1. Startseite
  2. Kreis Gießen
  3. Laubach

»Mehr Respekt für die Umwelt«

Erstellt:

Die Jagdzeit hat begonnen. Für den Leiter der Hegegemeinschaft Laubach, Harald Mohr, ist dies ein Spagat zwischen Jagdausübungsberechtigten, Waldbesitzern und anordnenden Behörden.

Laubach (red). Am 1. April hat in den Revieren im Laubacher Wald bis in den Vogelsberg hinein wieder die Jagdzeit begonnen. Geschossen werden dürfen jetzt unter anderem wieder Schmalrehe, Rehböcke und Schmaltiere.

Für den Leiter der Hegegemeinschaft Laubach, Harald Mohr, ist dies ein Spagat zwischen Jagdausübungsberechtigten, den Waldbesitzern und den anordnenden Behörden.

Als Hegeringleiter macht er darauf aufmerksam, dass bereits seit 22. März die Behörde den Gruppenabschussplan für alle Reviere der Hegegemeinschaft Laubach festgesetzt habe. Er sei damit beauftragt worden, den Vollzug des Abschussplanes bis zum 31. Januar seiner betrauten Jagdreviere und den Angliederungsgenossenschaften Grünberg, Schotten, Villingen sicherzustellen.

Das Umweltministerium begründet ihre Entscheidung zur Vorverlegung der Jagdzeit, »um damit einer effektiven Bejagung der genannten Arten beizutragen und so die Naturverjüngung auf den entstandenen Wiederbewaldungsflächen zu fördern«.

Im Vorfeld der Abschussplanungen haben hiesige Vertreter der Laubacher Stadtwaldstiftung, der Gräflichen Forstverwaltung und unter anderem des Forstamts Schotten einen erhöhten Abschussvollzug gefordert, um die Schäden in den Forstkulturen zu minimieren.

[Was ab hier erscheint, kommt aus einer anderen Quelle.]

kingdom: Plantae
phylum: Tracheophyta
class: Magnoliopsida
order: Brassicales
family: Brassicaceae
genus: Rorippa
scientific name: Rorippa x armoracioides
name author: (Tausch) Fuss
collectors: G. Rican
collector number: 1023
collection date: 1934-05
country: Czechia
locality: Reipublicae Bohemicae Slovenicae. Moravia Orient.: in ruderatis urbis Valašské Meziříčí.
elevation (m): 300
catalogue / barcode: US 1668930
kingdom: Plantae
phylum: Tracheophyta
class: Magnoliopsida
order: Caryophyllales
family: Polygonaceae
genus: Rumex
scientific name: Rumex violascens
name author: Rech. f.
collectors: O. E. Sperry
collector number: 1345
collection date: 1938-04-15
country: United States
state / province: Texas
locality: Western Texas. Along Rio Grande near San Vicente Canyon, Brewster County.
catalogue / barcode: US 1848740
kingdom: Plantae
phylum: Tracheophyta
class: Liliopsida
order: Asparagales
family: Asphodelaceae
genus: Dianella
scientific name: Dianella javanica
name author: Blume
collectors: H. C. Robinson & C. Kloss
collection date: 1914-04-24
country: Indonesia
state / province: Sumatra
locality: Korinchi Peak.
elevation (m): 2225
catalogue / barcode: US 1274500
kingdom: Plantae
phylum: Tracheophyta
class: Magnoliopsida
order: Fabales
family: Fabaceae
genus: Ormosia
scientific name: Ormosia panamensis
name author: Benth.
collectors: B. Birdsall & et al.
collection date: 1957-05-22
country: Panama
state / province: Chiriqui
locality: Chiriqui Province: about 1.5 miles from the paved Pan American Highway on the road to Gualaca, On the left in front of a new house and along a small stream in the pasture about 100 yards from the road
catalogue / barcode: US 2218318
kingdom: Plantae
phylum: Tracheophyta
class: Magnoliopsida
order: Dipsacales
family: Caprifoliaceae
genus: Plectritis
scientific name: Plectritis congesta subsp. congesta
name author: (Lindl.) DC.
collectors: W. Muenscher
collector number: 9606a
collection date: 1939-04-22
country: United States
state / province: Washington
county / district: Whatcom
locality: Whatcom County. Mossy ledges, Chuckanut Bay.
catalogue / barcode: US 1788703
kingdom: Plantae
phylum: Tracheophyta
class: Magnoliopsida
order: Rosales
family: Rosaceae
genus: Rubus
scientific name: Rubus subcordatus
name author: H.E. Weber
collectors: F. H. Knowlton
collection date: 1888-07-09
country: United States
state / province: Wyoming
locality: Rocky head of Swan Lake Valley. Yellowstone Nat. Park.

Grundsätzlich könne man dies forstwirtschaftlich nachvollziehen, allerdings sollte man die Ursachen der hohen Verbissschäden ergründen, bevor man »mit Kanonen auf Spatzen schießt« so der Vorstand um Hegeringleiter. Wie Mohr, selbst Naturschützer und Mitglied der Schutzgemeinschaft Deutscher Wald weiter ausführt, sei besonders das Rehwild durch hohe Beunruhigung in der Natur etwa durch vielfältige »Freizeitaktivitäten« derart heimlich und nachtaktiv geworden, dass es nicht so wie früher, geregelt zu bejagen wäre. »Das Wild verbleibe in seinen Einständen und Dickungen und richte dort konzentriert Schäden in den Kulturen an. »Durch häufige Ansitze erhöht sich die Witterung und Jagddruck.« Auch die Verlängerung der Jagdzeit spüre das Wild und werde damit noch »unsichtbarer«.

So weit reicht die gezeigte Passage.